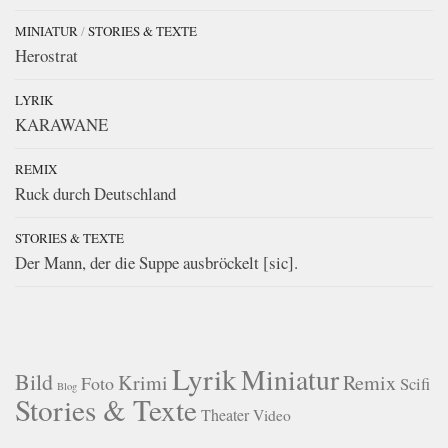
MINIATUR
/
STORIES & TEXTE
Herostrat
LYRIK
KARAWANE
REMIX
Ruck durch Deutschland
STORIES & TEXTE
Der Mann, der die Suppe ausbröckelt [sic].
Lyrik
Miniatur
Bild
Krimi
Remix
Foto
Scifi
Blog
Stories & Texte
Theater
Video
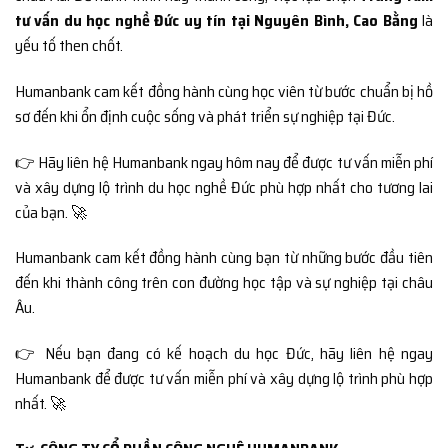
tư vấn du học nghề Đức uy tín tại Nguyên Bình, Cao Bằng
là
yếu tố then chốt.
Humanbank cam kết đồng hành cùng học viên từ bước chuẩn bị hồ
sơ đến khi ổn định cuộc sống và phát triển sự nghiệp tại Đức.
👉 Hãy liên hệ Humanbank ngay hôm nay để được tư vấn miễn phí
và xây dựng lộ trình du học nghề Đức phù hợp nhất cho tương lai
của bạn. 🚀
Humanbank cam kết đồng hành cùng bạn từ những bước đầu tiên
đến khi thành công trên con đường học tập và sự nghiệp tại châu
Âu.
👉 Nếu bạn đang có kế hoạch du học Đức, hãy liên hệ ngay
Humanbank để được tư vấn miễn phí và xây dựng lộ trình phù hợp
nhất. 🚀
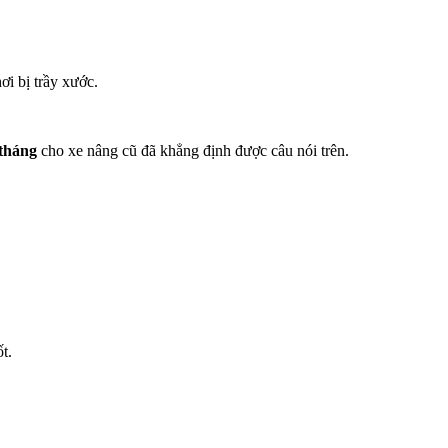
ơi bị trầy xước.
tháng
cho xe nâng cũ đã khẳng định được câu nói trên.
t.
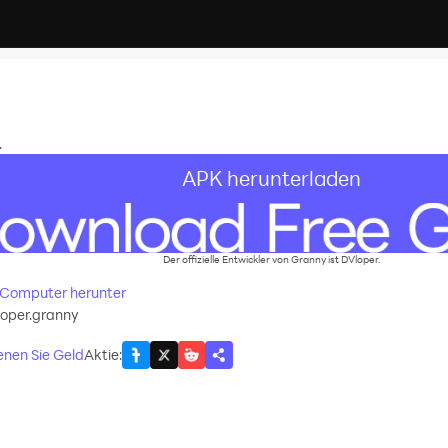
.
APK herunterladen
Der offizielle Entwickler von Granny ist DVloper.
n Computer herunter
oper.granny
enen Sie Geld
Aktie
:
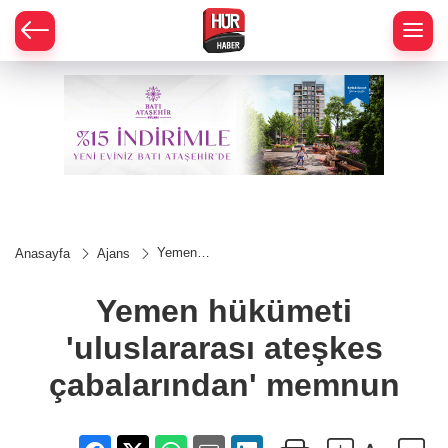
Yemen
Anasayfa
Ajans
hükümeti
'uluslararası
ateşkes
Yemen hükümeti
çabalarından'
memnun
'uluslararası ateşkes
çabalarından' memnun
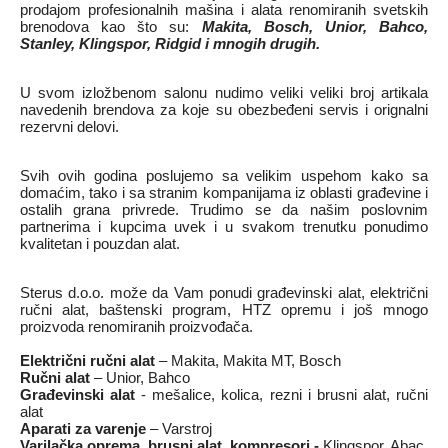
prodajom profesionalnih mašina i alata renomiranih svetskih
brenodova kao što su:
Makita, Bosch, Unior, Bahco,
Stanley, Klingspor, Ridgid i mnogih drugih.
U svom izložbenom salonu nudimo veliki veliki broj artikala
navedenih brendova za koje su obezbeđeni servis i orignalni
rezervni delovi.
Svih ovih godina poslujemo sa velikim uspehom kako sa
domaćim, tako i sa stranim kompanijama iz oblasti građevine i
ostalih grana privrede. Trudimo se da našim poslovnim
partnerima i kupcima uvek i u svakom trenutku ponudimo
kvalitetan i pouzdan alat.
Sterus d.o.o. može da Vam ponudi građevinski alat, električni
ručni alat, baštenski program, HTZ opremu i još mnogo
proizvoda renomiranih proizvođača.
Električni ručni alat
– Makita, Makita MT, Bosch
Ručni alat
– Unior, Bahco
Građevinski alat
- mešalice, kolica, rezni i brusni alat, ručni
alat
Aparati za varenje
– Varstroj
Varilačka oprema, brusni alat, kompresori -
Klingspor, Abac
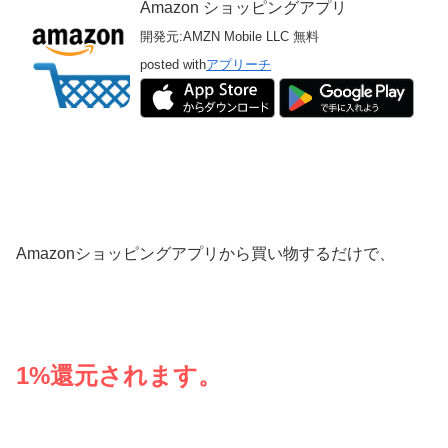
Amazon ショッピングアプリ
開発元:
AMZN Mobile LLC
無料
posted with
アプリーチ
Amazonショッピングアプリから買い物するだけで、
1%還元されます。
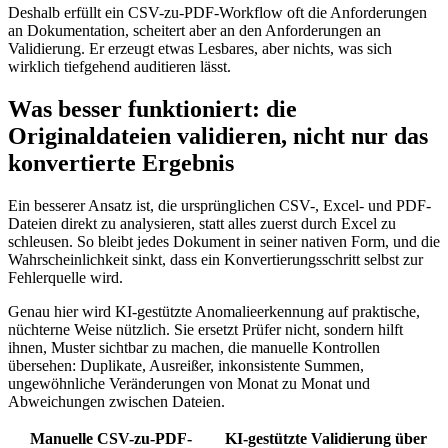
Deshalb erfüllt ein CSV-zu-PDF-Workflow oft die Anforderungen
an Dokumentation, scheitert aber an den Anforderungen an
Validierung. Er erzeugt etwas Lesbares, aber nichts, was sich
wirklich tiefgehend auditieren lässt.
Was besser funktioniert: die
Originaldateien validieren, nicht nur das
konvertierte Ergebnis
Ein besserer Ansatz ist, die ursprünglichen CSV-, Excel- und PDF-
Dateien direkt zu analysieren, statt alles zuerst durch Excel zu
schleusen. So bleibt jedes Dokument in seiner nativen Form, und die
Wahrscheinlichkeit sinkt, dass ein Konvertierungsschritt selbst zur
Fehlerquelle wird.
Genau hier wird KI-gestützte Anomalieerkennung auf praktische,
nüchterne Weise nützlich. Sie ersetzt Prüfer nicht, sondern hilft
ihnen, Muster sichtbar zu machen, die manuelle Kontrollen
übersehen: Duplikate, Ausreißer, inkonsistente Summen,
ungewöhnliche Veränderungen von Monat zu Monat und
Abweichungen zwischen Dateien.
Manuelle CSV-zu-PDF-
KI-gestützte Validierung über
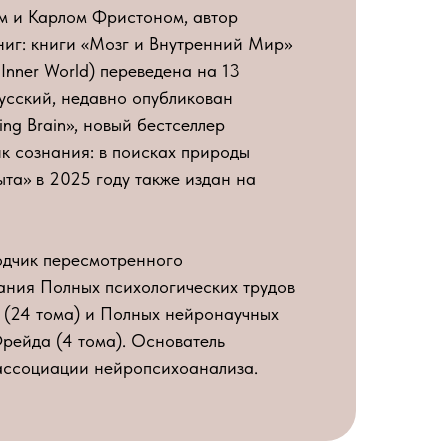
м и Карлом Фристоном, автор
ниг: книги «Мозг и Внутренний Мир»
 Inner World) переведена на 13
русский, недавно опубликован
ing Brain», новый бестселлер
к сознания: в поисках природы
ыта» в 2025 году также издан на
одчик пересмотренного
ания Полных психологических трудов
(24 тома) и Полных нейронаучных
рейда (4 тома). Основатель
ссоциации нейропсихоанализа.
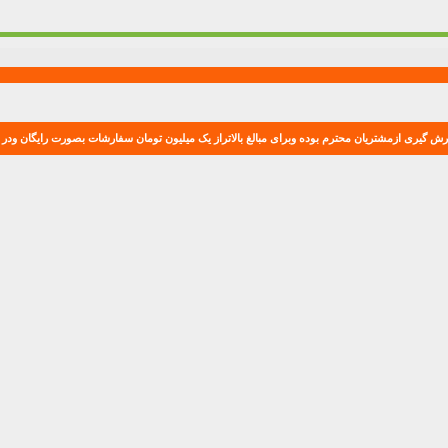
ش گیری ازمشتریان محترم بوده وبرای مبالغ بالاتراز یک میلیون تومان سفارشات بصورت رایگان ودر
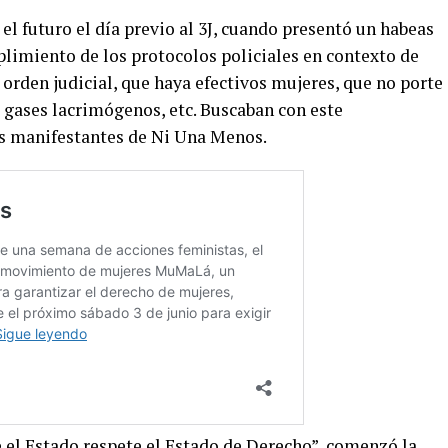
l futuro el día previo al 3J, cuando presentó un habeas
plimiento de los protocolos policiales en contexto de
 orden judicial, que haya efectivos mujeres, que no porte
gases lacrimógenos, etc. Buscaban con este
as manifestantes de Ni Una Menos.
el Estado respete el Estado de Derecho”, comenzó la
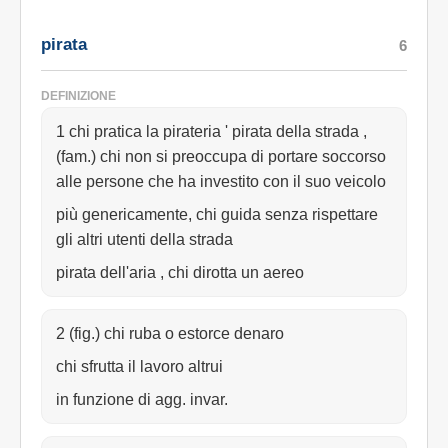
pirata
6
DEFINIZIONE
1 chi pratica la pirateria ' pirata della strada ,
(fam.) chi non si preoccupa di portare soccorso
alle persone che ha investito con il suo veicolo
più genericamente, chi guida senza rispettare
gli altri utenti della strada
pirata dell'aria , chi dirotta un aereo
2 (fig.) chi ruba o estorce denaro
chi sfrutta il lavoro altrui
in funzione di agg. invar.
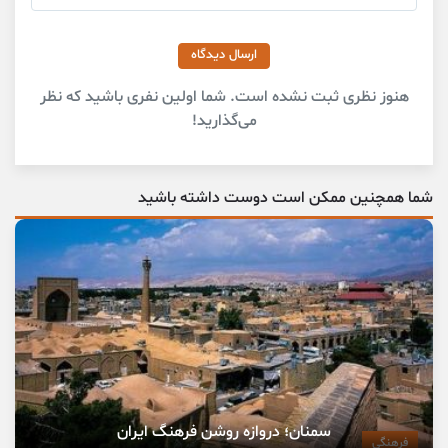
ارسال دیدگاه
هنوز نظری ثبت نشده است. شما اولین نفری باشید که نظر
می‌گذارید!
شما همچنین ممکن است دوست داشته باشید
سمنان؛ دروازه روشن فرهنگ ایران
فرهنگی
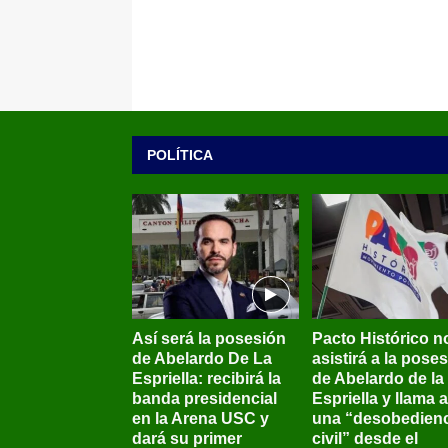
POLÍTICA
Así será la posesión
Pacto Histórico n
de Abelardo De La
asistirá a la pose
Espriella: recibirá la
de Abelardo de la
banda presidencial
Espriella y llama a
en la Arena USC y
una “desobedienc
dará su primer
civil” desde el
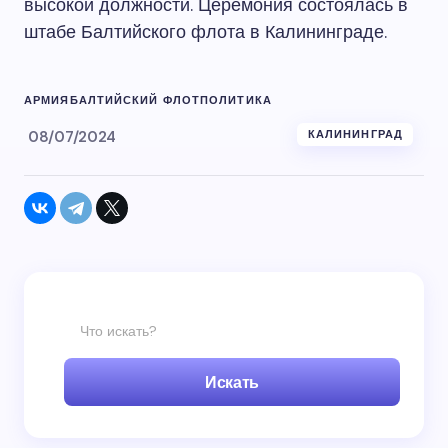
высокой должности. Церемония состоялась в
штабе Балтийского флота в Калининграде.
АРМИЯ
БАЛТИЙСКИЙ ФЛОТ
ПОЛИТИКА
08/07/2024
КАЛИНИНГРАД
Искать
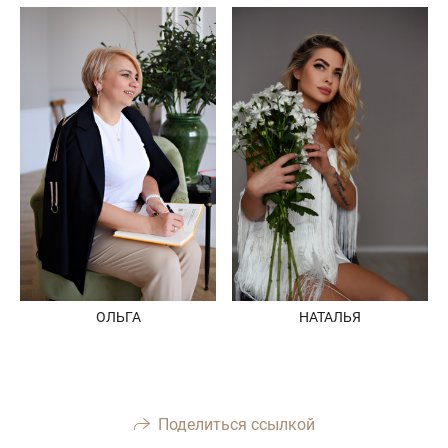
ОЛЬГА
НАТАЛЬЯ
Поделиться ссылкой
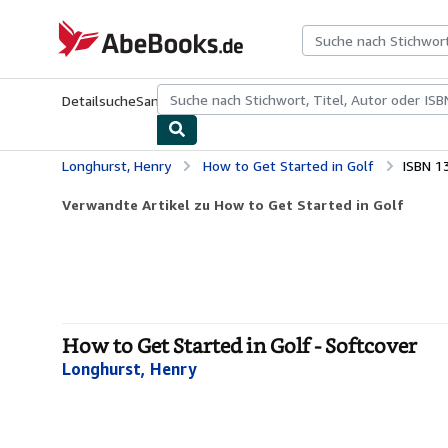
Zum Hauptinhalt
AbeBooks.de
Detailsuche
Sammlungen
Antiquarische Bücher
Kunst & Samm
Longhurst, Henry
How to Get Started in Golf
ISBN 1
Verwandte Artikel zu How to Get Started in Golf
How to Get Started in Golf - Softcover
Longhurst, Henry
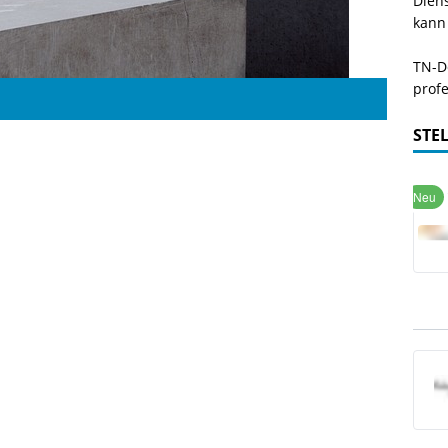
Dien
kann
TN-De
profe
STE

==========

Work to complete |
The stretch above running from the line with "nüchterne Weise nützlich." through the line with "ссоциации нейропсихоанализа." is all you should copy, exactly, leaving out the pictures.

Problem solution |
nüchterne Weise nützlich. Sie ersetzt Prüfer nicht, sondern hilft
ihnen, Muster sichtbar zu machen, die manuelle Kontrollen
übersehen: Duplikate, Ausreißer, inkonsistente Summen,
ungewöhnliche Veränderungen von Monat zu Monat und
Abweichungen zwischen Dateien.
Manuelle CSV-zu-PDF-
KI-gestützte Validierung über
м и Карлом Фристоном, автор
ниг: книги «Мозг и Внутренний Мир»
 Inner World) переведена на 13
русский, недавно опубликован
ing Brain», новый бестселлер
к сознания: в поисках природы
ыта» в 2025 году также издан на
одчик пересмотренного
ания Полных психологических трудов
(24 тома) и Полных нейронаучных
рейда (4 тома). Основатель
ссоциации нейропсихоанализа.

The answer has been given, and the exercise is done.